I am not sure if someone gets help from this text.....

It does not help me and it does not help you as it mentions meny
things except
those information that could help you...... you did not even explain
_what_
problems you have. How do you expect me to be able to help you?


You did not send something that is a useful butreport and you did not
even
verify that you did not accitentially call the defective cdrtools fork
that is
shipped by redhad.

I recommend you to read the man pages for cdrtools and to follow the
instructions and to try out the examples. They are expected to work.

You did call mkisofs and cdrecord with options that are for
experienced people
who exactly know what they are doing when they like to overwrite
correct
default behavior.

Forcing cdrecord to use the wrong device driver may have any result
including
purple smoke.

Forcing mkisofs to asume a spceific character encoding on a
non-standard
platform may cause rubbish filenames to be created.

Why do you use these strange options instead of following the man
pages?

Jörg

Between the two of you, I have more options to try.
 
A

Andreas Leitgeb

Roedy Green said:
I find the "mkisofs -J -input-charset UTF-8" suspicious.
Thanks. I was foolishly staring at cdrecord as the likely culprit.

I asked the author if he could see what I was doing wrong.
[...]
he responded:
[...]
I recommend you to read the man pages for cdrtools and to follow the
instructions and to try out the examples. They are expected to work.

That indeed does sound like good advice.
Between the two of you, I have more options to try.

I'd follow Jörg's advice about trying *less* options, rather than
more ;-)

Perhaps try cdrecord first with ISO images downloaded from web.
If you get readable CDs from those, then you can safely focus
on mkisofs' options for the culprit of your problem.

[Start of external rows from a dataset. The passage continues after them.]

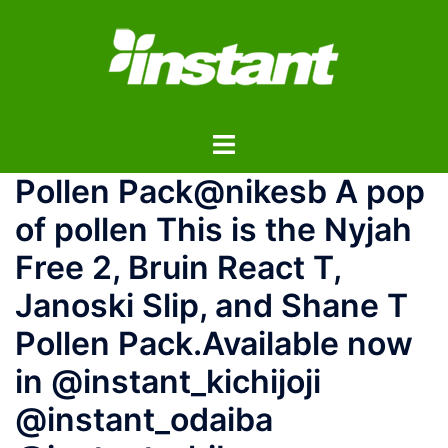
コ
ン
テ
ン
ツ
ト
へ
グ
ス
Pollen Pack@nikesb A pop
ル
キ
メ
ッ
of pollen ⁠⁠⁠⁠This is the Nyjah
ニ
プ
Free 2, Bruin React T,
ュ
ー
Janoski Slip, and Shane T
Pollen Pack.⁠⁠⁠⁠Available now
in @instant_kichijoji
@instant_odaiba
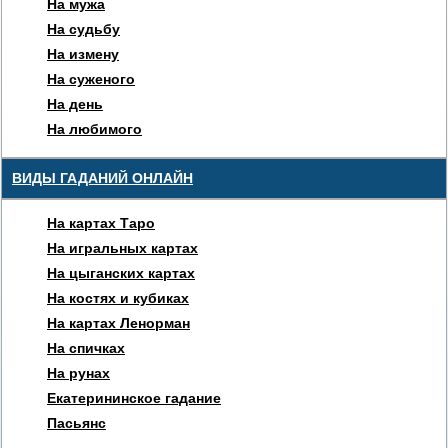
На мужа
На судьбу
На измену
На суженого
На день
На любимого
ВИДЫ ГАДАНИЙ ОНЛАЙН
На картах Таро
На игральных картах
На цыганских картах
На костях и кубиках
На картах Ленорман
На спичках
На рунах
Екатерининское гадание
Пасьянс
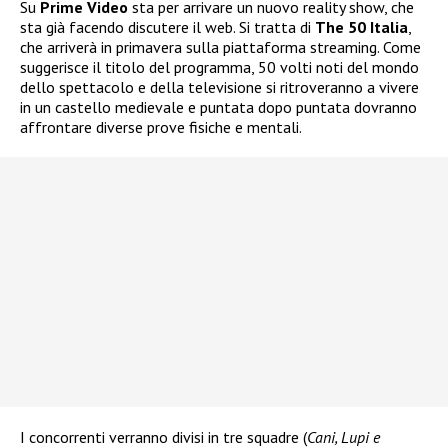
Su
Prime Video
sta per arrivare un nuovo reality show, che
sta già facendo discutere il web. Si tratta di
The 50 Italia
,
che arriverà in primavera sulla piattaforma streaming. Come
suggerisce il titolo del programma, 50 volti noti del mondo
dello spettacolo e della televisione si ritroveranno a vivere
in un castello medievale e puntata dopo puntata dovranno
affrontare diverse prove fisiche e mentali.
I concorrenti verranno divisi in tre squadre (
Cani, Lupi e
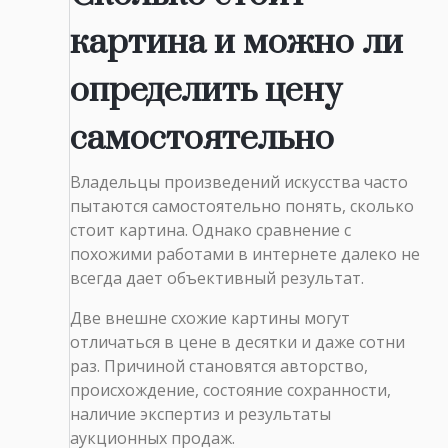
картина и можно ли
определить цену
самостоятельно
Владельцы произведений искусства часто
пытаются самостоятельно понять, сколько
стоит картина. Однако сравнение с
похожими работами в интернете далеко не
всегда дает объективный результат.
Две внешне схожие картины могут
отличаться в цене в десятки и даже сотни
раз. Причиной становятся авторство,
происхождение, состояние сохранности,
наличие экспертиз и результаты
аукционных продаж.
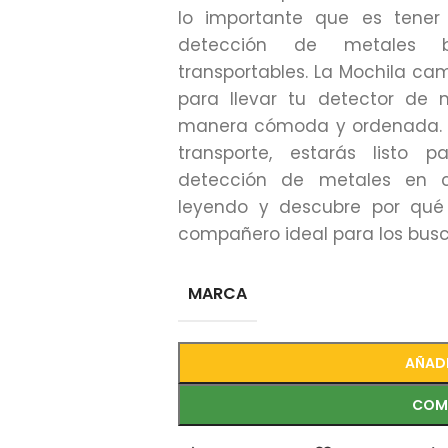
lo importante que es tener
detección de metales b
transportables. La Mochila ca
para llevar tu detector de 
manera cómoda y ordenada. Co
transporte, estarás listo
detección de metales en c
leyendo y descubre por qué
compañero ideal para los busc
MARCA
AÑADI
COM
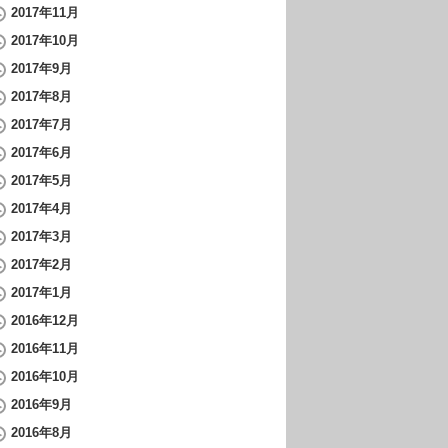
2017年11月
2017年10月
2017年9月
2017年8月
2017年7月
2017年6月
2017年5月
2017年4月
2017年3月
2017年2月
2017年1月
2016年12月
2016年11月
2016年10月
2016年9月
2016年8月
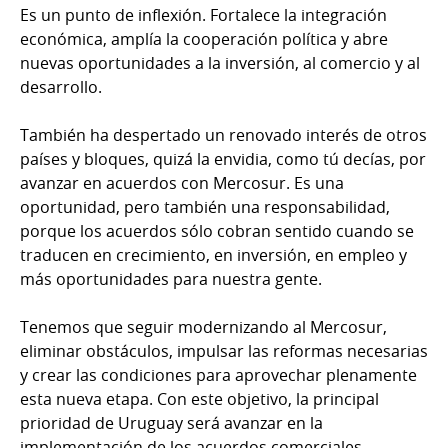
Es un punto de inflexión. Fortalece la integración
económica, amplía la cooperación política y abre
nuevas oportunidades a la inversión, al comercio y al
desarrollo.
También ha despertado un renovado interés de otros
países y bloques, quizá la envidia, como tú decías, por
avanzar en acuerdos con Mercosur. Es una
oportunidad, pero también una responsabilidad,
porque los acuerdos sólo cobran sentido cuando se
traducen en crecimiento, en inversión, en empleo y
más oportunidades para nuestra gente.
Tenemos que seguir modernizando al Mercosur,
eliminar obstáculos, impulsar las reformas necesarias
y crear las condiciones para aprovechar plenamente
esta nueva etapa. Con este objetivo, la principal
prioridad de Uruguay será avanzar en la
implementación de los acuerdos comerciales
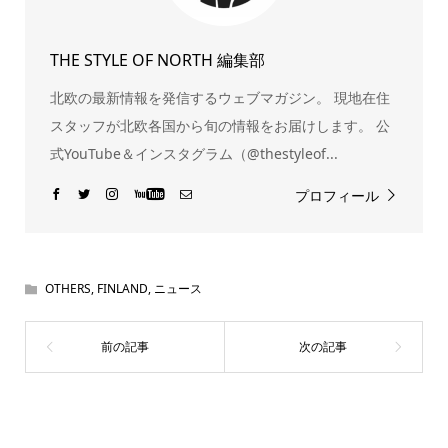
THE STYLE OF NORTH 編集部
北欧の最新情報を発信するウェブマガジン。 現地在住
スタッフが北欧各国から旬の情報をお届けします。 公
式YouTube＆インスタグラム（@thestyleof...
プロフィール
OTHERS
,
FINLAND
,
ニュース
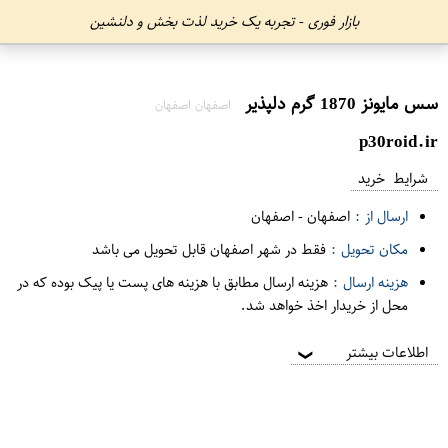
بازار فوری - تجربه یک خرید لذت بخش و دلنشین
سس مایونز 1870 گرم دلپذیر
اصفهان اصفهان
p30roid.ir
شرایط خرید
ارسال از :
اصفهان
-
اصفهان
مکان تحویل :
فقط در شهر اصفهان قابل تحویل می باشد
هزینه ارسال :
هزینه ارسال مطابق با هزینه های پست یا پیک بوده که در
محل از خریدار اخذ خواهد شد.
اطلاعات بیشتر
❯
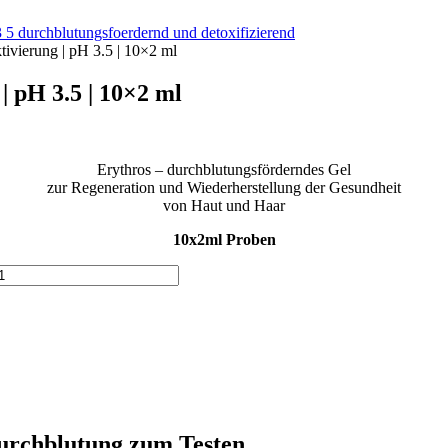
ktivierung | pH 3.5 | 10×2 ml
| pH 3.5 | 10×2 ml
Erythros – durchblutungsförderndes Gel
zur Regeneration und Wiederherstellung der Gesundheit
von Haut und Haar
10x2ml Proben
Durchblutung zum Testen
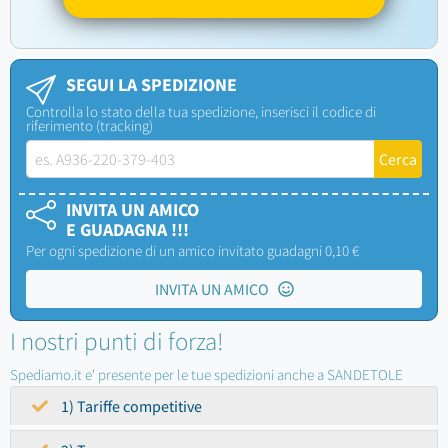
SEGUI LA SPEDIZIONE
Controlla lo stato della tua spedizione, inserisci il codice di
riferimento (tracking)
INVITA UN AMICO
E GUADAGNA !!!
Per ogni spedizione di un amico invitato guadagni 0,10 €
INVITA UN AMICO
I nostri punti di forza!
Spediamo.it e' presente per le tue spedizioni anche a SANDETOLE
1) Tariffe competitive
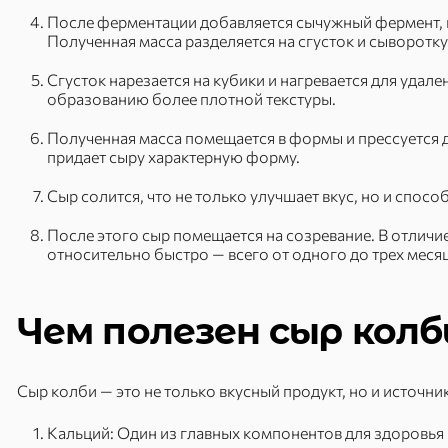
После ферментации добавляется сычужный фермент, 
Полученная масса разделяется на сгусток и сыворотку
Сгусток нарезается на кубики и нагревается для удал
образованию более плотной текстуры.
Полученная масса помещается в формы и прессуется 
придает сыру характерную форму.
Сыр солится, что не только улучшает вкус, но и спосо
После этого сыр помещается на созревание. В отличие
относительно быстро — всего от одного до трех месяц
Чем полезен сыр колб
Сыр колби — это не только вкусный продукт, но и источн
Кальций: Один из главных компонентов для здоровья 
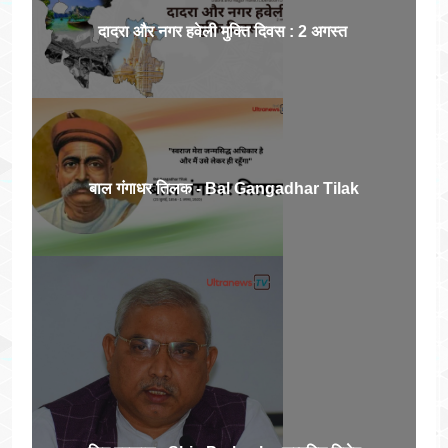
दादरा और नगर हवेली मुक्ति दिवस : 2 अगस्त
बाल गंगाधर तिलक - Bal Gangadhar Tilak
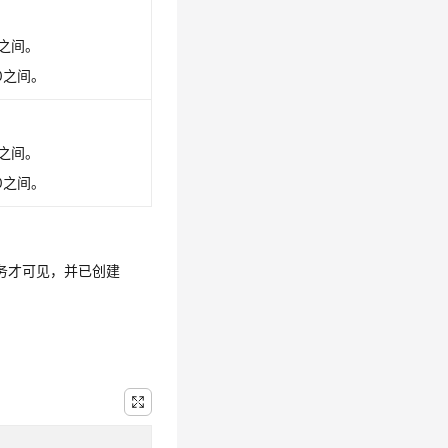
0之间。
0之间。
0之间。
0之间。
t服务才可见，并已创建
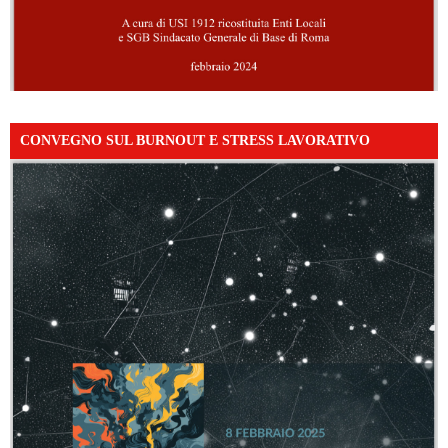
CONVEGNO SUL BURNOUT E STRESS LAVORATIVO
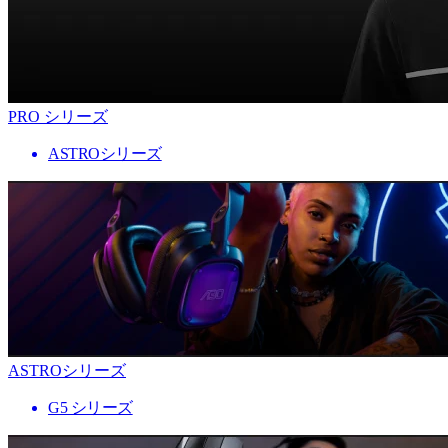
PRO シリーズ
ASTROシリーズ
ASTROシリーズ
G5 シリーズ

PS: I had a rather longish discussion with Jörg Schilling (on at.linux
in German language) a while ago. It was about a bug in cdrecord
on a linux machine, which he refused to acknowledge. (this is my
shortened version of the story, anyway - his version might differ)
 
R

Roedy Green

I find the "mkisofs -J -input-charset UTF-8" suspicious.

bingo. I will add a few more notes to the essay. The "trick" in
having sufficient free disk space. I assumed I did because other
backups did, but they don't build an entire ISO image on disk first.
They create just an track of it at a time.